Job → Repeat exactly, and only, the lines from the line bearing "focal_35mm: 66" through the end of the material. Do not copy the pictures.

Top of Exercise data

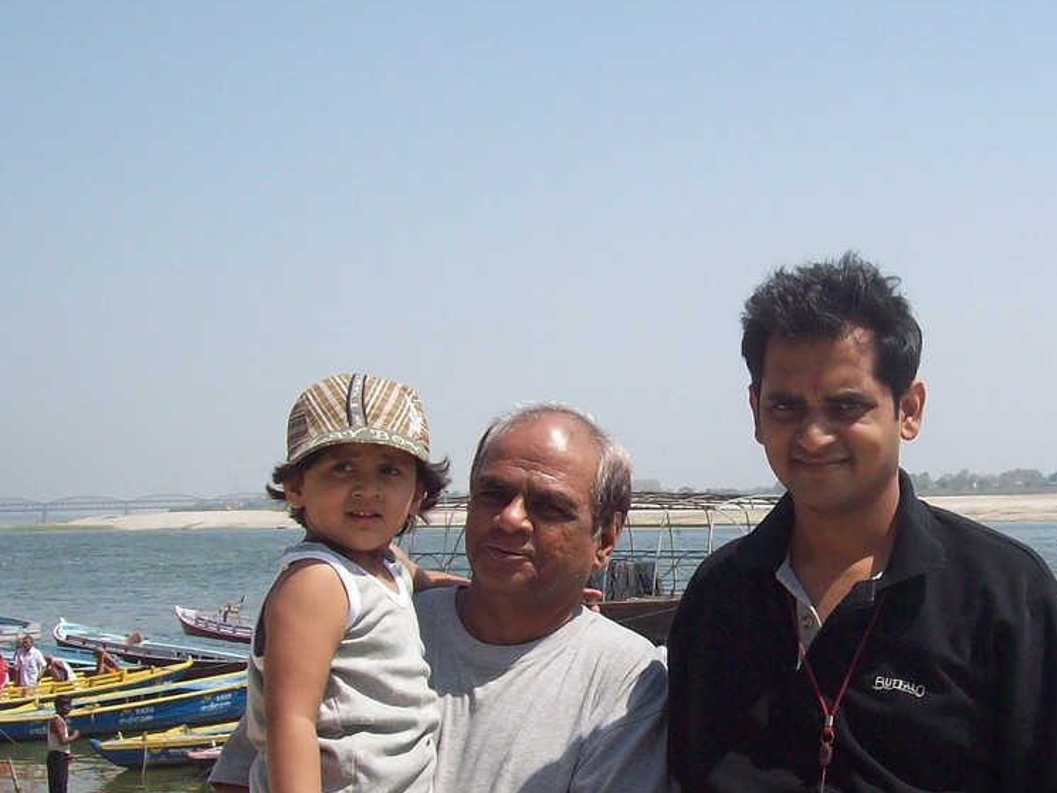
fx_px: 2016
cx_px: 741
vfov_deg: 22.1
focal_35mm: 66
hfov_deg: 29.1
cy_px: 548
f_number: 4.8
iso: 80
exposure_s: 1/561
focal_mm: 6
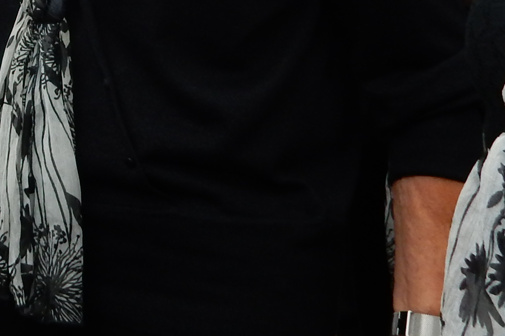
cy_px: -218
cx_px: -313
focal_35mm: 133
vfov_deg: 9.9
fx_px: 1866
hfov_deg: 14.2
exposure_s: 1/250
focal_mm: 6.4
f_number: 4
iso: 125
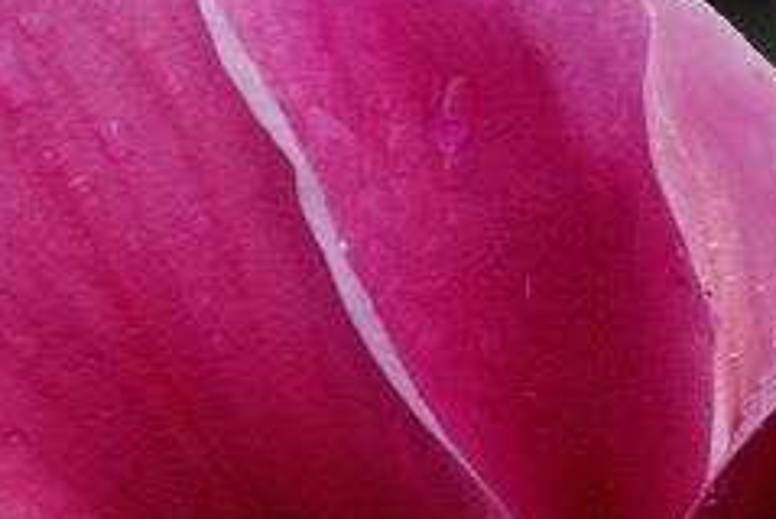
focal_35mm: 752
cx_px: 951
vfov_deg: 1.8
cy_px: 362
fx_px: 16229
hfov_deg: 2.7
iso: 500
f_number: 8
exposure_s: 1/200
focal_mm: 150
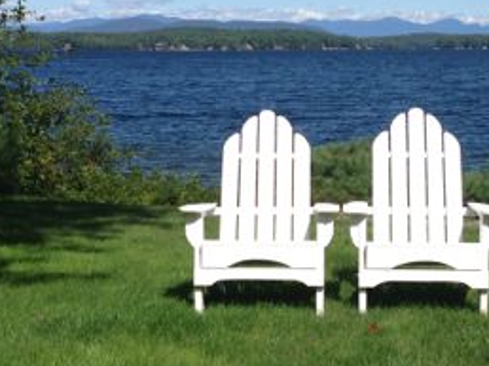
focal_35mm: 82
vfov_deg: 18.0
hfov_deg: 23.8
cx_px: 307
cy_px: 188
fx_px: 1157
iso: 50
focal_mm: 4.13
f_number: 2.4
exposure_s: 1/1808
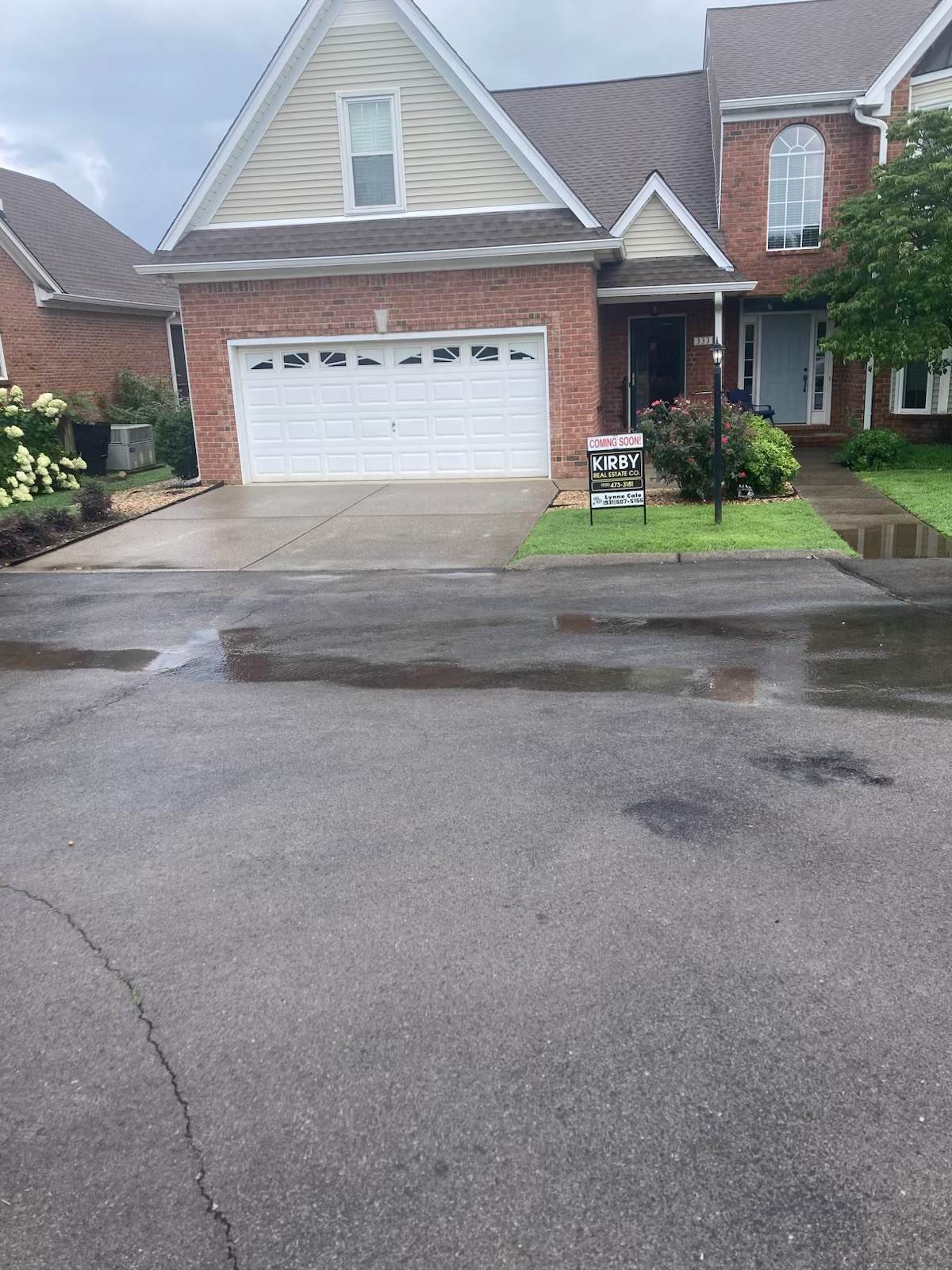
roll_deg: +1.5
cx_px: 476
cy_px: 635
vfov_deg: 63.4
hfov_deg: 49.7
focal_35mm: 28
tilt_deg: -16.2
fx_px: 1027
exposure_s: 1/941
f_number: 1.8
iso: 20
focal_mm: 3.99
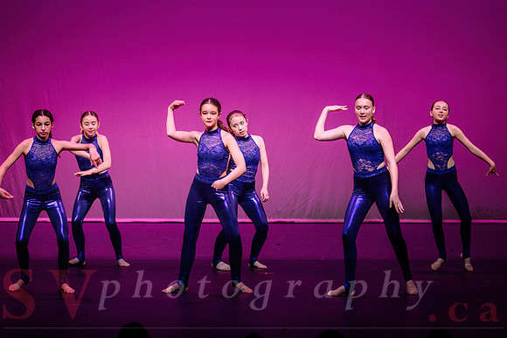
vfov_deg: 9.5
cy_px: 158
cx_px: 271
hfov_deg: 14.2
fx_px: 2030
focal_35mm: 144
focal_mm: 135
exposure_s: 1/400
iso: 1600
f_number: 2.8
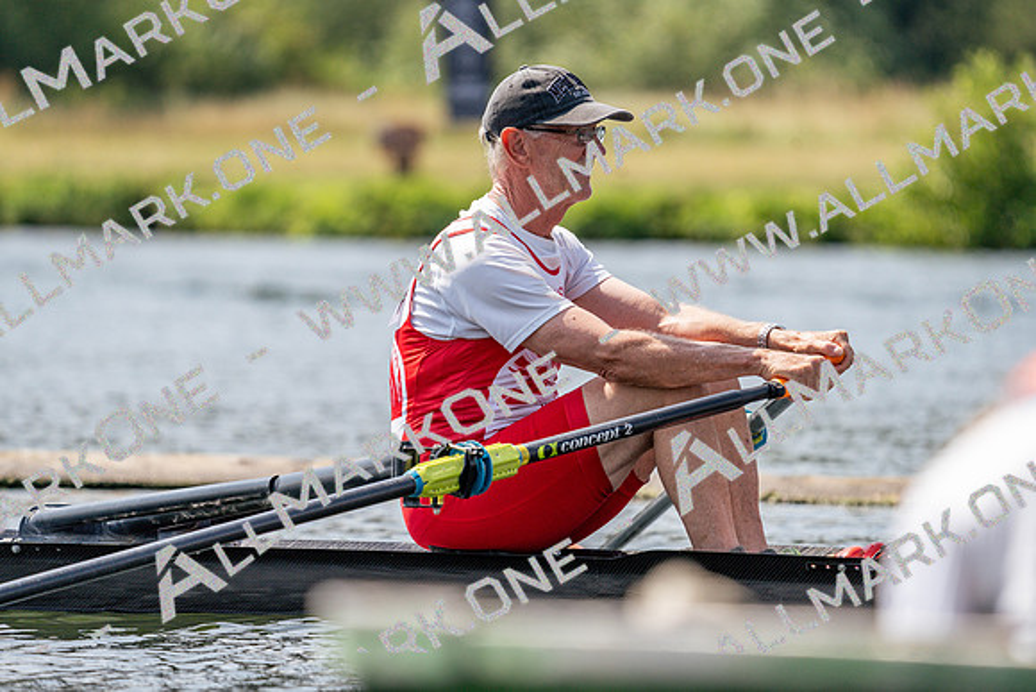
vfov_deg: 3.6
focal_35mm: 385
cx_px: 518
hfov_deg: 5.4
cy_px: 346
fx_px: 11082
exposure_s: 1/1600
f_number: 6.3
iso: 320
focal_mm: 385
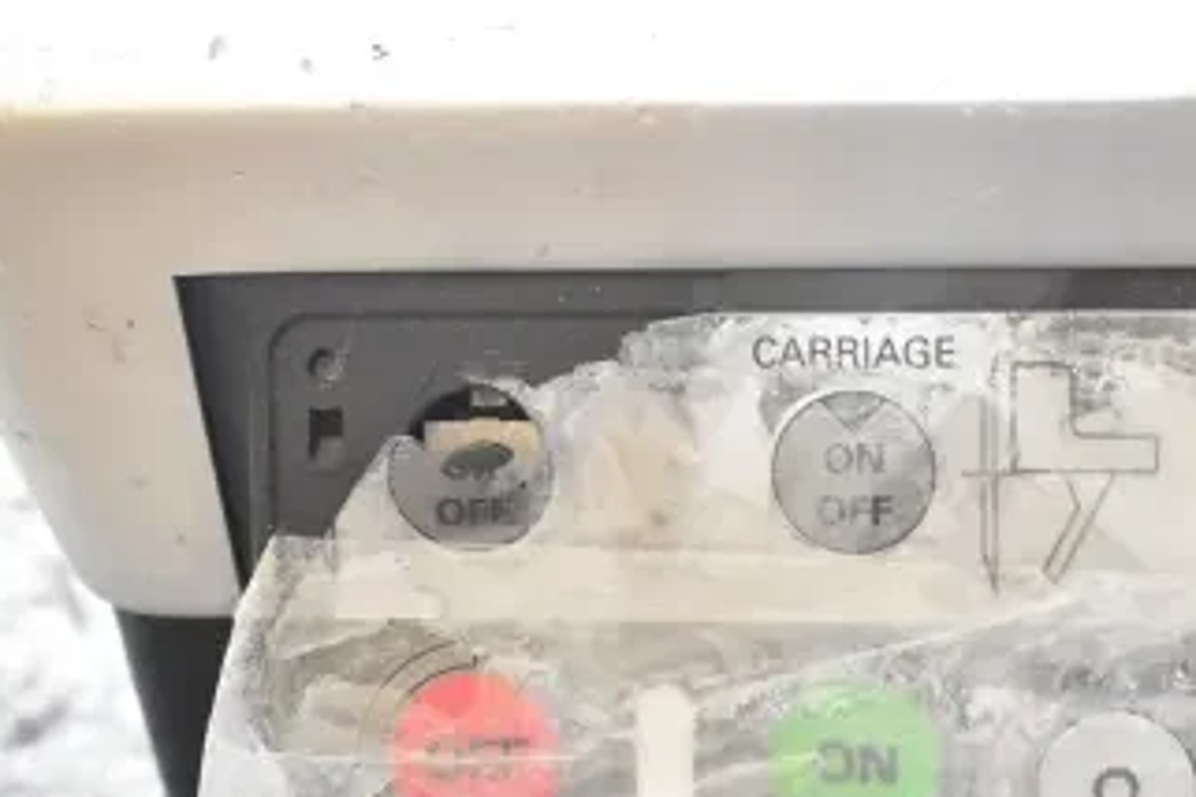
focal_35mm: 97
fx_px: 3222
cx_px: 861
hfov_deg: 20.9
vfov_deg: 14.0
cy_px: 687
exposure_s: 1/50
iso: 2200
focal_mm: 34
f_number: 4.5
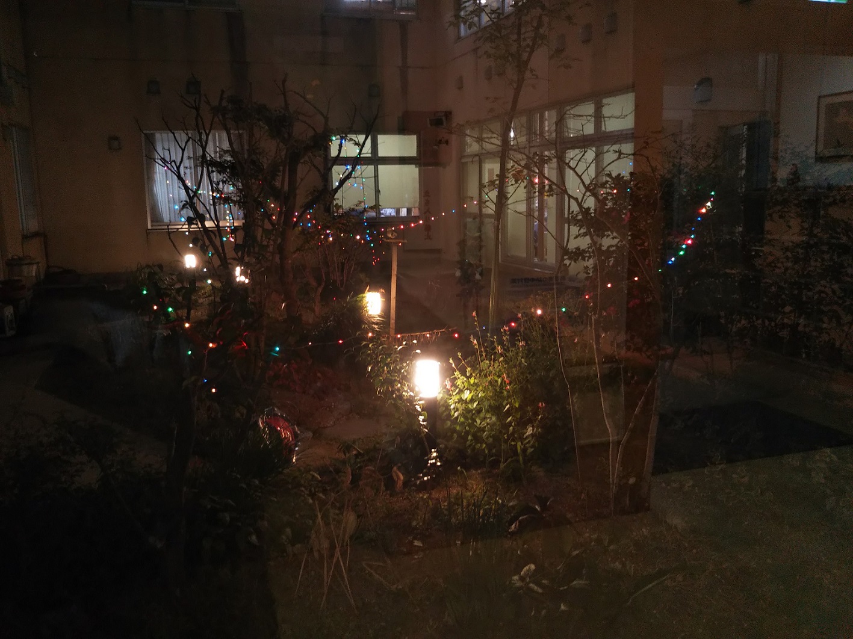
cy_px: 320
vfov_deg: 46.8
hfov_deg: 60.0
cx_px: 426
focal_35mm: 30
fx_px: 739
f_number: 2.2
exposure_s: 1/10
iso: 50
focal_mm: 4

Bottom of Exercise data

Written response →
focal_35mm: 66
hfov_deg: 29.1
cy_px: 548
f_number: 4.8
iso: 80
exposure_s: 1/561
focal_mm: 6
cy_px: -218
cx_px: -313
focal_35mm: 133
vfov_deg: 9.9
fx_px: 1866
hfov_deg: 14.2
exposure_s: 1/250
focal_mm: 6.4
f_number: 4
iso: 125
focal_35mm: 752
cx_px: 951
vfov_deg: 1.8
cy_px: 362
fx_px: 16229
hfov_deg: 2.7
iso: 500
f_number: 8
exposure_s: 1/200
focal_mm: 150
focal_35mm: 82
vfov_deg: 18.0
hfov_deg: 23.8
cx_px: 307
cy_px: 188
fx_px: 1157
iso: 50
focal_mm: 4.13
f_number: 2.4
exposure_s: 1/1808
roll_deg: +1.5
cx_px: 476
cy_px: 635
vfov_deg: 63.4
hfov_deg: 49.7
focal_35mm: 28
tilt_deg: -16.2
fx_px: 1027
exposure_s: 1/941
f_number: 1.8
iso: 20
focal_mm: 3.99
vfov_deg: 9.5
cy_px: 158
cx_px: 271
hfov_deg: 14.2
fx_px: 2030
focal_35mm: 144
focal_mm: 135
exposure_s: 1/400
iso: 1600
f_number: 2.8
vfov_deg: 3.6
focal_35mm: 385
cx_px: 518
hfov_deg: 5.4
cy_px: 346
fx_px: 11082
exposure_s: 1/1600
f_number: 6.3
iso: 320
focal_mm: 385
focal_35mm: 97
fx_px: 3222
cx_px: 861
hfov_deg: 20.9
vfov_deg: 14.0
cy_px: 687
exposure_s: 1/50
iso: 2200
focal_mm: 34
f_number: 4.5
cy_px: 320
vfov_deg: 46.8
hfov_deg: 60.0
cx_px: 426
focal_35mm: 30
fx_px: 739
f_number: 2.2
exposure_s: 1/10
iso: 50
focal_mm: 4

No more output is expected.